_Directions for this task_
Which of the lines in the records below hold the string "specially"? Copy every one of them.
··· Exercise input ···
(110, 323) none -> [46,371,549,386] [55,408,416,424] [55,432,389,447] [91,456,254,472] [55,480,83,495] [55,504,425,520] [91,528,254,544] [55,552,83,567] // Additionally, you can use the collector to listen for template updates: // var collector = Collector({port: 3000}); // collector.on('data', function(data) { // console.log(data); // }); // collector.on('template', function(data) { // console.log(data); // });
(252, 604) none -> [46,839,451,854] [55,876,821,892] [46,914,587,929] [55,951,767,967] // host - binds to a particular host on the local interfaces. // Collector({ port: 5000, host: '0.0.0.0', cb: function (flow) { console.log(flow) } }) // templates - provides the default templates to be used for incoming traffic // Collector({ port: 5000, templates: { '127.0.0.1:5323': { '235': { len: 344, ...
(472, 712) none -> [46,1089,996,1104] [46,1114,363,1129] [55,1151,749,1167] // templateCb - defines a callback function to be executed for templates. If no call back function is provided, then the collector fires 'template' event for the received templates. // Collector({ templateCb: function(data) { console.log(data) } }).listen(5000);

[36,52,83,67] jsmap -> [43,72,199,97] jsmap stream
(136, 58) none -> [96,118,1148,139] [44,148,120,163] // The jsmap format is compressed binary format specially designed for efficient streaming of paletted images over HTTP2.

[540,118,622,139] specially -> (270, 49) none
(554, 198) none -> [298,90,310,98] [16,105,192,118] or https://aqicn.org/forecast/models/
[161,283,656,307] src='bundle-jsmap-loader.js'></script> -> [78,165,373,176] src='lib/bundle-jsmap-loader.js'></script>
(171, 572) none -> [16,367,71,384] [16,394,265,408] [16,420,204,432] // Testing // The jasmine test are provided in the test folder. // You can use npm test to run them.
···
_Result below_
(136, 58) none -> [96,118,1148,139] [44,148,120,163] // The jsmap format is compressed binary format specially designed for efficient streaming of paletted images over HTTP2.
[540,118,622,139] specially -> (270, 49) none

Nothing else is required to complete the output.